WHAT THIS TASK INVOLVES: Below is a set of entries; copy all of them exactly.

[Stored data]
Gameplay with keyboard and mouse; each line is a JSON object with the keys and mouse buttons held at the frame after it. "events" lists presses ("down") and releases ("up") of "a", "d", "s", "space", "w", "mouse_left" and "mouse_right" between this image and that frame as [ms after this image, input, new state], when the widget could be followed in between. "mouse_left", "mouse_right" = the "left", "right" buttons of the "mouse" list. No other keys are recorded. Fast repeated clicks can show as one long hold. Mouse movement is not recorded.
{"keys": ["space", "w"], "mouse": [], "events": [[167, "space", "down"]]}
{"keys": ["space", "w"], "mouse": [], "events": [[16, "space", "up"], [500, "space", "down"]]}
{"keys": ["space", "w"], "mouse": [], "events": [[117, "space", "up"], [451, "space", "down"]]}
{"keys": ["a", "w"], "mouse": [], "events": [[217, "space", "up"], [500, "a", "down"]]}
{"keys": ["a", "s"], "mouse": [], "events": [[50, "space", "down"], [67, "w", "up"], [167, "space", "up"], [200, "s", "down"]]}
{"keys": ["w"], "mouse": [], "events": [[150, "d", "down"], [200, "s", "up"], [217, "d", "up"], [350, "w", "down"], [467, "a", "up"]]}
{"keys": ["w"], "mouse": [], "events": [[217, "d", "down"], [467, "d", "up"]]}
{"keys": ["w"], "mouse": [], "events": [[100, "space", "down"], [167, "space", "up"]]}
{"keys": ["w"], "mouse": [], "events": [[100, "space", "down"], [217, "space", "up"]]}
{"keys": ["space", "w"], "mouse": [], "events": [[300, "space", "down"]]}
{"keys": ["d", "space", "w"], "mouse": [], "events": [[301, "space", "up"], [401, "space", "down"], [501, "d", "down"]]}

RESPONSE TO THE EXERCISE:
Gameplay with keyboard and mouse; each line is a JSON object with the keys and mouse buttons held at the frame after it. "events" lists presses ("down") and releases ("up") of "a", "d", "s", "space", "w", "mouse_left" and "mouse_right" between this image and that frame as [ms after this image, input, new state], when the widget could be followed in between. "mouse_left", "mouse_right" = the "left", "right" buttons of the "mouse" list. No other keys are recorded. Fast repeated clicks can show as one long hold. Mouse movement is not recorded.
{"keys": ["space", "w"], "mouse": [], "events": [[167, "space", "down"]]}
{"keys": ["space", "w"], "mouse": [], "events": [[16, "space", "up"], [500, "space", "down"]]}
{"keys": ["space", "w"], "mouse": [], "events": [[117, "space", "up"], [451, "space", "down"]]}
{"keys": ["a", "w"], "mouse": [], "events": [[217, "space", "up"], [500, "a", "down"]]}
{"keys": ["a", "s"], "mouse": [], "events": [[50, "space", "down"], [67, "w", "up"], [167, "space", "up"], [200, "s", "down"]]}
{"keys": ["w"], "mouse": [], "events": [[150, "d", "down"], [200, "s", "up"], [217, "d", "up"], [350, "w", "down"], [467, "a", "up"]]}
{"keys": ["w"], "mouse": [], "events": [[217, "d", "down"], [467, "d", "up"]]}
{"keys": ["w"], "mouse": [], "events": [[100, "space", "down"], [167, "space", "up"]]}
{"keys": ["w"], "mouse": [], "events": [[100, "space", "down"], [217, "space", "up"]]}
{"keys": ["space", "w"], "mouse": [], "events": [[300, "space", "down"]]}
{"keys": ["d", "space", "w"], "mouse": [], "events": [[301, "space", "up"], [401, "space", "down"], [501, "d", "down"]]}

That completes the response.